▶ _Exercise brief_: The listing below is to be copied exactly, with pictures excluded.

▶ _Dataset section_:
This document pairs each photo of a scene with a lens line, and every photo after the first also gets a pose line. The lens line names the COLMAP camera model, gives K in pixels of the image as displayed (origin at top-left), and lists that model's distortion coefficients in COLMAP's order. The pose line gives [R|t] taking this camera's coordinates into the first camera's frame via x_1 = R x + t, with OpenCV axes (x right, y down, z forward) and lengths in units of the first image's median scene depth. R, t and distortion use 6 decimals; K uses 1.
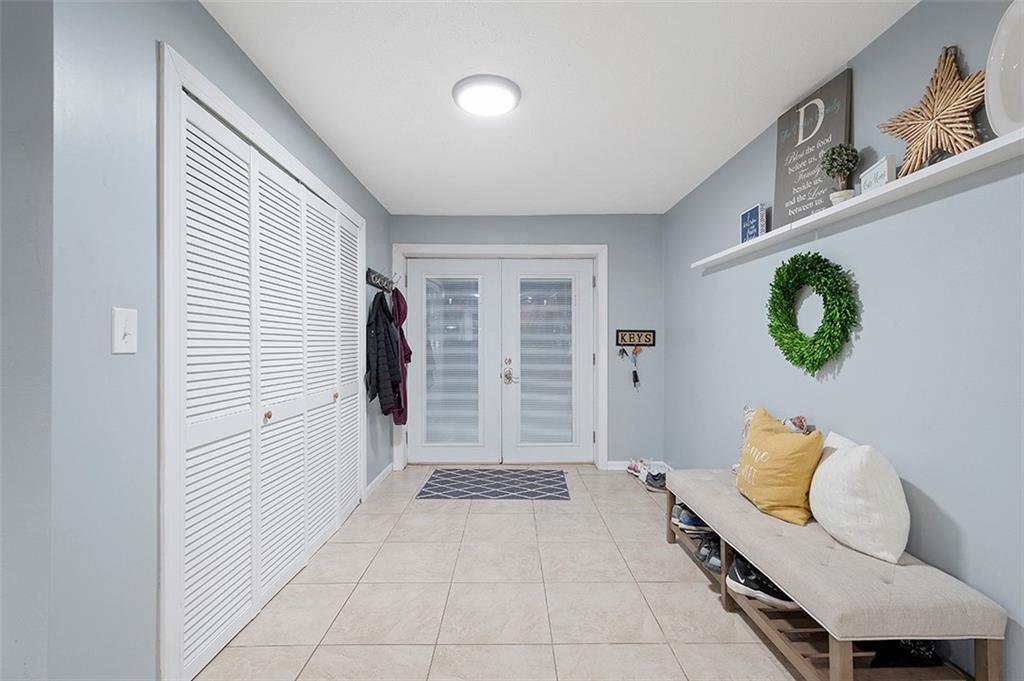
lens RADIAL K [[461.0, 0, 512.8], [0, 461.0, 344.3], [0, 0, 1]] dist [0.010273, -0.000869]
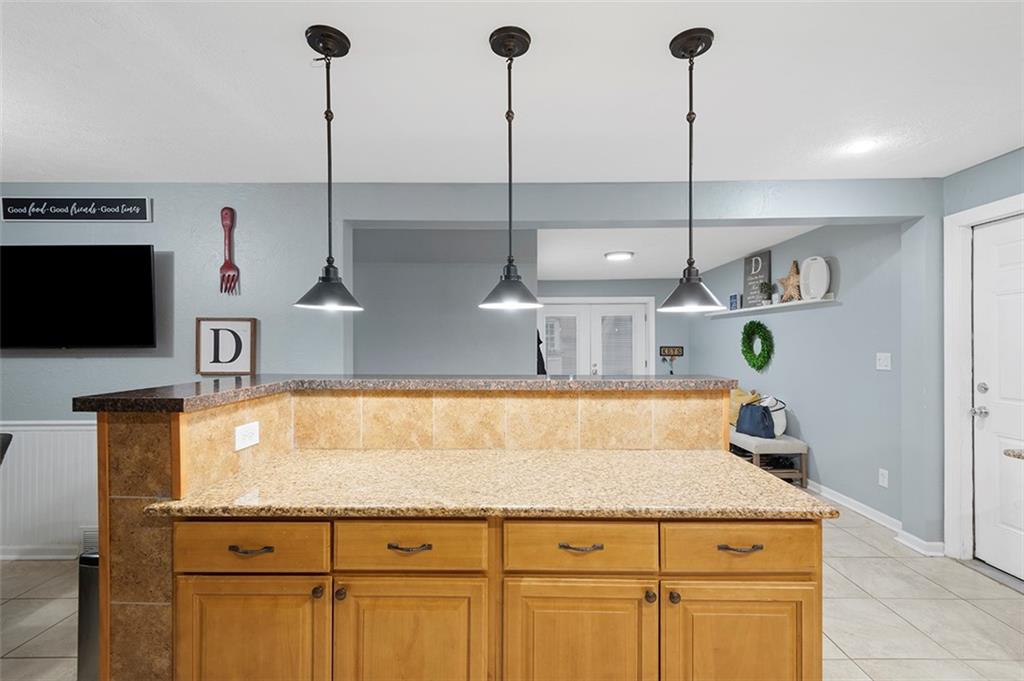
lens RADIAL K [[461.0, 0, 513.8], [0, 461.0, 340.9], [0, 0, 1]] dist [0.010273, -0.000869]
pose [[0.999960, -0.005203, -0.007320, -0.582189], [0.005149, 0.999959, -0.007415, -0.080958], [0.007358, 0.007377, 0.999946, -1.362940]]
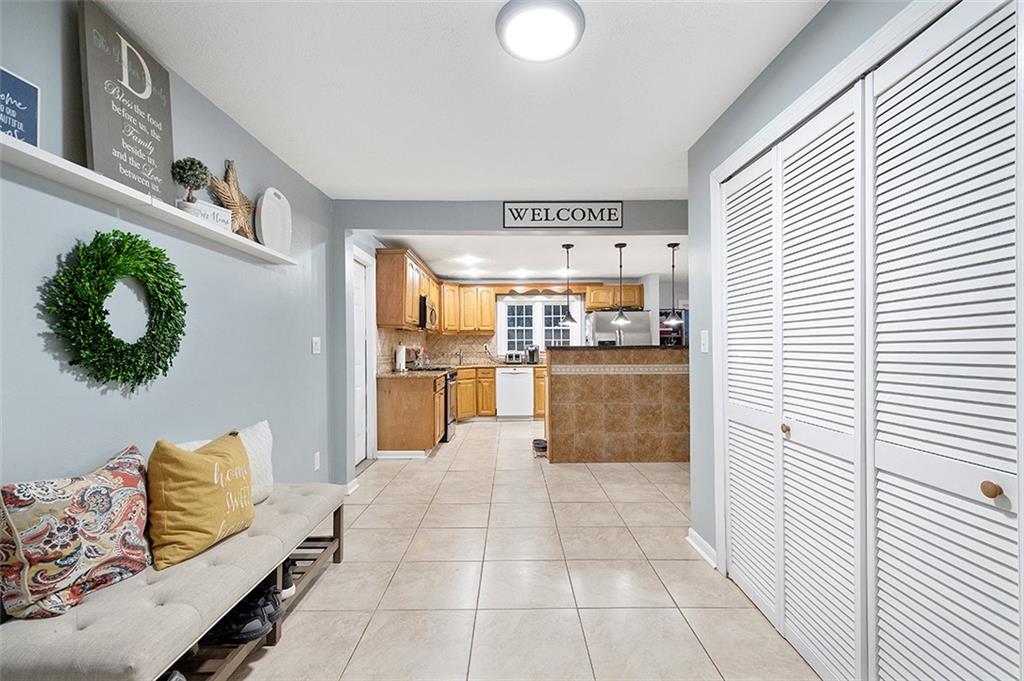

▶ _Exercise output_:
This document pairs each photo of a scene with a lens line, and every photo after the first also gets a pose line. The lens line names the COLMAP camera model, gives K in pixels of the image as displayed (origin at top-left), and lists that model's distortion coefficients in COLMAP's order. The pose line gives [R|t] taking this camera's coordinates into the first camera's frame via x_1 = R x + t, with OpenCV axes (x right, y down, z forward) and lengths in units of the first image's median scene depth. R, t and distortion use 6 decimals; K uses 1.
lens RADIAL K [[461.0, 0, 512.8], [0, 461.0, 344.3], [0, 0, 1]] dist [0.010273, -0.000869]
lens RADIAL K [[461.0, 0, 513.8], [0, 461.0, 340.9], [0, 0, 1]] dist [0.010273, -0.000869]
pose [[0.999960, -0.005203, -0.007320, -0.582189], [0.005149, 0.999959, -0.007415, -0.080958], [0.007358, 0.007377, 0.999946, -1.362940]]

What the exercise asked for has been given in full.